A Deputy Minister of Employment, Bright Wireku-Brobbey, believes husbands need a maximum of a week to stay at home with their spouses after fresh delivery.
According to him, anything above seven days as paternity leave will adversely affect productivity, adding women just need emotional support to take care of babies.
“Personally, I will not advocate for a one month paternity leave because we give the necessary support and empowerment to our women who biologically can handle these babies,” Mr. Wireku-Brobbey said at an event to commemorate International Women’s Day on March 8, 2018.
He added: “We have to give them emotional support – keep communication active during working period. You don’t need it. Maybe three days to a week for a man, but for one month for a man to leave office and join his wife?
“In Denmark they have gone far and they have like nine months – six months for the woman and three months for the man. These are very advanced societies.
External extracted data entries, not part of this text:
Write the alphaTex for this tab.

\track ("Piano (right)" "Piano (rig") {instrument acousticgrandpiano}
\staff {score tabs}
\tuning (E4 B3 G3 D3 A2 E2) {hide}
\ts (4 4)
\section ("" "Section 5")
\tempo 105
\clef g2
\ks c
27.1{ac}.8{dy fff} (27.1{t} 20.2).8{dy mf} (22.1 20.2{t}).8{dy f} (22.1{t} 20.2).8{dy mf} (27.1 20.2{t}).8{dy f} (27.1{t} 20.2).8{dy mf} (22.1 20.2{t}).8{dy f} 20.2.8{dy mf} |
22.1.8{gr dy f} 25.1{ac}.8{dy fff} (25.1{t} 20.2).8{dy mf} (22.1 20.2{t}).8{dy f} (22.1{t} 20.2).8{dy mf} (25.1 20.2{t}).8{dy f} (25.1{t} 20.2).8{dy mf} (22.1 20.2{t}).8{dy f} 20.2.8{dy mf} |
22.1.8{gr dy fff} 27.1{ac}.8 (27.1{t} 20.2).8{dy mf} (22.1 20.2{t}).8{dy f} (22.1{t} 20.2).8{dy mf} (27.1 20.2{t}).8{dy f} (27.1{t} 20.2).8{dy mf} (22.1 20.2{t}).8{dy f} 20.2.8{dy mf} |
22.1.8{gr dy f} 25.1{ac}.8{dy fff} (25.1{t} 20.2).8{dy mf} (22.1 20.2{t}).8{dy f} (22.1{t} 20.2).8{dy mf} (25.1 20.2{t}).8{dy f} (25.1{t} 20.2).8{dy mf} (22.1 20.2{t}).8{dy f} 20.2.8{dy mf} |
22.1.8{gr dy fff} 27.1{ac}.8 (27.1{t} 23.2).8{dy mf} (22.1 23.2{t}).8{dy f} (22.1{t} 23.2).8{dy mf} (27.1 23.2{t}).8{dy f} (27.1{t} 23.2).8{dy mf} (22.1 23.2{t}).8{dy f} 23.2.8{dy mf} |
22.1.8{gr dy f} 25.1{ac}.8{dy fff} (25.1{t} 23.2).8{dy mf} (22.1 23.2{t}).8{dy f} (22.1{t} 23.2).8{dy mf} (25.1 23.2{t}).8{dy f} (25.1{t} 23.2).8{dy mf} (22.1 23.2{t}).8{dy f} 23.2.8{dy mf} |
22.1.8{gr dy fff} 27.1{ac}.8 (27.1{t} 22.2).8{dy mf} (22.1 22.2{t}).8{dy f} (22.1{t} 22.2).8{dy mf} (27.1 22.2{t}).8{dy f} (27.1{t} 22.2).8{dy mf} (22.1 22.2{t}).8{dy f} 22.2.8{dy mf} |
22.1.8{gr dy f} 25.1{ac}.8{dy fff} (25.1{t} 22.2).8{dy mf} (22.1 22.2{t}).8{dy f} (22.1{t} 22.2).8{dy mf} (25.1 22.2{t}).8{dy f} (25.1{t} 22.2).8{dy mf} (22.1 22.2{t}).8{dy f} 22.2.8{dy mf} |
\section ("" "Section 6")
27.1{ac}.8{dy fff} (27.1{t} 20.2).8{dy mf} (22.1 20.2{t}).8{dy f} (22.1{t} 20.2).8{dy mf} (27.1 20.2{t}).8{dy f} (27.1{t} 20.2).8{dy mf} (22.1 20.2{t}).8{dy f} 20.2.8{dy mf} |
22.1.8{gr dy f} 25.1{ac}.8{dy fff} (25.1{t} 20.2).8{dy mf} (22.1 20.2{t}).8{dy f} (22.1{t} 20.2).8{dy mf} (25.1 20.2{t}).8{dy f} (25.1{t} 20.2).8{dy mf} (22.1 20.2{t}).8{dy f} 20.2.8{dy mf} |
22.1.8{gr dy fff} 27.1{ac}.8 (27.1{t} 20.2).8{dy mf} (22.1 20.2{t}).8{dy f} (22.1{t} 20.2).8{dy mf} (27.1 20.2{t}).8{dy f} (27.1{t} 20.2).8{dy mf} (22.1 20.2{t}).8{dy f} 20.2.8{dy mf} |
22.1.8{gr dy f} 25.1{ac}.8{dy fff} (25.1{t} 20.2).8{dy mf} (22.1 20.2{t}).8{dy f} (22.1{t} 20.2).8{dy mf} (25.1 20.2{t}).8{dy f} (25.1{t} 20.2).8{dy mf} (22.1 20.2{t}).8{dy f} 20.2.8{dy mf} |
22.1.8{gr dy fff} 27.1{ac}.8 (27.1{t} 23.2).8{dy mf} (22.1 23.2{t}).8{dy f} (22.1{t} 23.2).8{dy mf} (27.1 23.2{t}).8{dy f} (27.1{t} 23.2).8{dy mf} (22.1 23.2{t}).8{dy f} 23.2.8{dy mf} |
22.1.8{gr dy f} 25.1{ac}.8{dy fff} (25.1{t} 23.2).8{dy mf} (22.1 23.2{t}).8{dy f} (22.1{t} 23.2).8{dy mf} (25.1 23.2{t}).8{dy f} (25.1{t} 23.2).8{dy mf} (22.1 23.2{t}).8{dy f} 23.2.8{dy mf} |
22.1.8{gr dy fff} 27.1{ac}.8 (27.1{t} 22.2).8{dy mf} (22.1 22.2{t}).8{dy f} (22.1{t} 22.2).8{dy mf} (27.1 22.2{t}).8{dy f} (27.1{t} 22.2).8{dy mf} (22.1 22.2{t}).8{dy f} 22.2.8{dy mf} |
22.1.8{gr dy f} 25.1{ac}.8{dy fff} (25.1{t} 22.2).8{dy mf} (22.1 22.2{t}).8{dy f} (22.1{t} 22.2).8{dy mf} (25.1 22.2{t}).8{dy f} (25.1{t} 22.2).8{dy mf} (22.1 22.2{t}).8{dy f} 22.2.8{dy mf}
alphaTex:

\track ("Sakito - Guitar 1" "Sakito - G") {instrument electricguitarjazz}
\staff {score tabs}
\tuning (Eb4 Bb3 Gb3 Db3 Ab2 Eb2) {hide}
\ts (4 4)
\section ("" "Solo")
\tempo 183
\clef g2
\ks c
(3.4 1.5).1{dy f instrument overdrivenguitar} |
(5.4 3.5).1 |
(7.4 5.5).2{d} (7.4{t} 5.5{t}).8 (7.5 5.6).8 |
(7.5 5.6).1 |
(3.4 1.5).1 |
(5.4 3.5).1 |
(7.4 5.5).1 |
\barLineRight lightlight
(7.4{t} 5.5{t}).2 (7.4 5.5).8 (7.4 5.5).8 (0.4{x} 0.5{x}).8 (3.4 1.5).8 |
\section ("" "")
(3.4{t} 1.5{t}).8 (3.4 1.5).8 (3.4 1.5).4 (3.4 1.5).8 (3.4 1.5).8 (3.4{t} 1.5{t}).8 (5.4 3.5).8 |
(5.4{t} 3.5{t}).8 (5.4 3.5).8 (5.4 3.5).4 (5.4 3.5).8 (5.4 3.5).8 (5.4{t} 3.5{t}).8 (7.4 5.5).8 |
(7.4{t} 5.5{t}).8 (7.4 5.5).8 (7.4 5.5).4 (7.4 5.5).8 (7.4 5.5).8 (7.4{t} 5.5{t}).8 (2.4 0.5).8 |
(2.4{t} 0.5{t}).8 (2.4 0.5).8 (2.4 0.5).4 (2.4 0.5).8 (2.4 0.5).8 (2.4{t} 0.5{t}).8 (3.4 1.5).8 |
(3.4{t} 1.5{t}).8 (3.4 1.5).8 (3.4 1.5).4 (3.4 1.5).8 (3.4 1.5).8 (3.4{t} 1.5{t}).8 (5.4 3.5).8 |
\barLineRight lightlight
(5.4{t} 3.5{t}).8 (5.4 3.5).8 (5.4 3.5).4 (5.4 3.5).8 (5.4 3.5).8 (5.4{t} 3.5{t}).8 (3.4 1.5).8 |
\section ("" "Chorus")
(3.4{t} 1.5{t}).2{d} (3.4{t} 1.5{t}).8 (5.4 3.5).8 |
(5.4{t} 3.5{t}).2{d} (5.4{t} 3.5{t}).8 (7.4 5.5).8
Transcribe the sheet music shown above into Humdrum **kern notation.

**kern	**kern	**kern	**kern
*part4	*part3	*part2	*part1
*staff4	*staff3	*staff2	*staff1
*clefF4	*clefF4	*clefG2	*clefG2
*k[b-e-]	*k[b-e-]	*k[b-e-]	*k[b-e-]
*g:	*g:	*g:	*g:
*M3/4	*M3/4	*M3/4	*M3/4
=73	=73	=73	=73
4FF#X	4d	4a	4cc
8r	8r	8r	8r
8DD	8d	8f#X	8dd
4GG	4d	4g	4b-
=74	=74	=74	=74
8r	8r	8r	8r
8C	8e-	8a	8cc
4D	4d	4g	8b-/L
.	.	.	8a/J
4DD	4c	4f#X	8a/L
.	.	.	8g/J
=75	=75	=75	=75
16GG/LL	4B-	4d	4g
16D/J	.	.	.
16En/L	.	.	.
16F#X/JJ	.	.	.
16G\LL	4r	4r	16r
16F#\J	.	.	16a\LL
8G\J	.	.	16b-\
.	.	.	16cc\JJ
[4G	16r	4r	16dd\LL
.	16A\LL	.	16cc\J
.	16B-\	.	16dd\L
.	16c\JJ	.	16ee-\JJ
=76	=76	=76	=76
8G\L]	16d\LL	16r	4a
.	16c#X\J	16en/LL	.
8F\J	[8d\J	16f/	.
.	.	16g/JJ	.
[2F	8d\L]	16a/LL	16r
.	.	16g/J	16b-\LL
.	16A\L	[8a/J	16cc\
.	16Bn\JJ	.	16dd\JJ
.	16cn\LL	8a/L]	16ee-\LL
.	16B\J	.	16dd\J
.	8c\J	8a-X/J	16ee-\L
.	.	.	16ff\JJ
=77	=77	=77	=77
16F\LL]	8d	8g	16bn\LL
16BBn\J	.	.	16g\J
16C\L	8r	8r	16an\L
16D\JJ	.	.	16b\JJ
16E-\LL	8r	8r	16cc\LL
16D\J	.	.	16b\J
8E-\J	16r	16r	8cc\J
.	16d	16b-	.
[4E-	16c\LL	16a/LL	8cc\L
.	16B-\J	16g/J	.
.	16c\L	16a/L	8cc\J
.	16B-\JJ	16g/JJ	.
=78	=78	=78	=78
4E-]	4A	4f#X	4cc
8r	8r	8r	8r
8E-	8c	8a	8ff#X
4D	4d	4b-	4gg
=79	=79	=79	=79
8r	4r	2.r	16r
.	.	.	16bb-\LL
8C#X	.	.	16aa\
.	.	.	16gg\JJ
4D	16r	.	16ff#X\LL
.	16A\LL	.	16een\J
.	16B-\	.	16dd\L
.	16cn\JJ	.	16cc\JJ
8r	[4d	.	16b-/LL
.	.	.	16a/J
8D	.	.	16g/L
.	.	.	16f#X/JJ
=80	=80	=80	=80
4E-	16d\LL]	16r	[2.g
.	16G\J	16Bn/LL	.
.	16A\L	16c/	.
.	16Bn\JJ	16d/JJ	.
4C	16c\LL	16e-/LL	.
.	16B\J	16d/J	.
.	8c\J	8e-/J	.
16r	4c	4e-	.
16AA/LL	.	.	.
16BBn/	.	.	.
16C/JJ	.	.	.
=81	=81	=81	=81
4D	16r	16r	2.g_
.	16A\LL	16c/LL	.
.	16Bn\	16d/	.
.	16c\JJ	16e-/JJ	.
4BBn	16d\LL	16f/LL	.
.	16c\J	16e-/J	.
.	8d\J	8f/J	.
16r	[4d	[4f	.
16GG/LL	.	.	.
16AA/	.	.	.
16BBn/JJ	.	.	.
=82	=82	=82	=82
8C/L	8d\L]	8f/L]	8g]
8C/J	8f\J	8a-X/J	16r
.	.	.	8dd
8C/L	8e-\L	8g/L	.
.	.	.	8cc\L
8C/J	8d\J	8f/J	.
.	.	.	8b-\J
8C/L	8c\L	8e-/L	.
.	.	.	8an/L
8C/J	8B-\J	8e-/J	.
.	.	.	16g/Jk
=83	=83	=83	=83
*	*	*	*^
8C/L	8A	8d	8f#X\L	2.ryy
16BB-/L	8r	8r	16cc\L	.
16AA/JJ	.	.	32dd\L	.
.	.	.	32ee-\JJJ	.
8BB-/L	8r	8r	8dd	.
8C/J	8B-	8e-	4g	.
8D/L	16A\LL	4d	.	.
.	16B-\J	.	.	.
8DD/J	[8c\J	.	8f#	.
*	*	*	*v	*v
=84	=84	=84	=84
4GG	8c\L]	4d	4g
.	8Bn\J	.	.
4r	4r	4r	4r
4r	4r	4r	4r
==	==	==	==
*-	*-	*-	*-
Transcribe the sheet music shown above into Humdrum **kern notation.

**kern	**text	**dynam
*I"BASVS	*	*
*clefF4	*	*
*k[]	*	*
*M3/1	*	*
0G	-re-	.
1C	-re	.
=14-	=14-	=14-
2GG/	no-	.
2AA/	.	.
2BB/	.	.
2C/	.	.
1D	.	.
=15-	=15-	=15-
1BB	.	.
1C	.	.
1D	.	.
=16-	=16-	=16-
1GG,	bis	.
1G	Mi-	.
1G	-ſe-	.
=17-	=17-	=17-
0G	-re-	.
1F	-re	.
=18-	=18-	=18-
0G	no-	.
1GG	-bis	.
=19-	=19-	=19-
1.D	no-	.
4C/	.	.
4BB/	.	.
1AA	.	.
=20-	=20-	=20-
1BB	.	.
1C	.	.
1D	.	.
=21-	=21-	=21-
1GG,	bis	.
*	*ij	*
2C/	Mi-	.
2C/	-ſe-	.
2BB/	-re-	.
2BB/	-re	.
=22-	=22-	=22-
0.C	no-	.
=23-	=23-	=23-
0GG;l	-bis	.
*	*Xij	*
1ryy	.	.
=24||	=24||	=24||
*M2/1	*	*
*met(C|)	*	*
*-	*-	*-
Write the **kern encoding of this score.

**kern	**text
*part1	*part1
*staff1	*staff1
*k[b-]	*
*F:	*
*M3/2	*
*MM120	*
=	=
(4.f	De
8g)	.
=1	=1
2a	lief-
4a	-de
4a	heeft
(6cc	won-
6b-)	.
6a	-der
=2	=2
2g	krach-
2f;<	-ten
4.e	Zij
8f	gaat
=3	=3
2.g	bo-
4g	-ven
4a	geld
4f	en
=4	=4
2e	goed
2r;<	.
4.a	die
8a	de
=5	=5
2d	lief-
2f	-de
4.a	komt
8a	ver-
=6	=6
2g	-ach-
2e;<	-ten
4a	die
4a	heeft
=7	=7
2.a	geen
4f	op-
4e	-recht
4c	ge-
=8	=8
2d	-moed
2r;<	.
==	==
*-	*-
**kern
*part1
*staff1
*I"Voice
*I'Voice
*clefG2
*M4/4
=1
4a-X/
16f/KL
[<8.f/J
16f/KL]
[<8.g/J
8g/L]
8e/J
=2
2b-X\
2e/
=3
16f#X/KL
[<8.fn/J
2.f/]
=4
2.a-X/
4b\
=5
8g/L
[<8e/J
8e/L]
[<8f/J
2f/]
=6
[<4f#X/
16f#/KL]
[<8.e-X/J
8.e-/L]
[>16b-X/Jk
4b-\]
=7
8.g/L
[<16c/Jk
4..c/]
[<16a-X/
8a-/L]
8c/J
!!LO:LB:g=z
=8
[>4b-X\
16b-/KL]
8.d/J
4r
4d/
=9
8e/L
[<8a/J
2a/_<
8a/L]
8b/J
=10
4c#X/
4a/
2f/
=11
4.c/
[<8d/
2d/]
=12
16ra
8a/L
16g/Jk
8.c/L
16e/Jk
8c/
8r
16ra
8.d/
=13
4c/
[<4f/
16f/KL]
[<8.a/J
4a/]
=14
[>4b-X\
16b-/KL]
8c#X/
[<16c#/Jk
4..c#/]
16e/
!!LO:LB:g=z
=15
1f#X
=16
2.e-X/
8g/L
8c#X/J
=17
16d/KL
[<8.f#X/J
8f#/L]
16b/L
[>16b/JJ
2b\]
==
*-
I don’t believe that for Ghana we should have like a month, especially when productivity is something as a sector minister I’m looking at strongly.”
Proposal
Amnesty International has tabled a proposal pushing for a mandatory one-month paternity leave for husbands, while wives will have three more months of maternity leave.
Meanwhile, the government has served notice cabinet has already approved a decision to increase the maternity leave from 12 to 14 weeks.
“It is Maternity Protection Bill and per ILO Convention 103 which Ghana is a signatory to…that convention stipulates a minimum of 14 weeks. So if you look at the way we have three months it means we are behind that convention which was passed in 2000,” Mr. Wireku-Brobbey said.
He continued that per the Ghanaian Labour Act “we have 12 weeks. But then we are advocating that in the new Bill which we are seeking to produce we will go to 14 weeks to begin with.”
Some European countries where paternity leave is granted include Belgium, Denmark, Finland, Iceland, Norway, Sweden, France and Spain.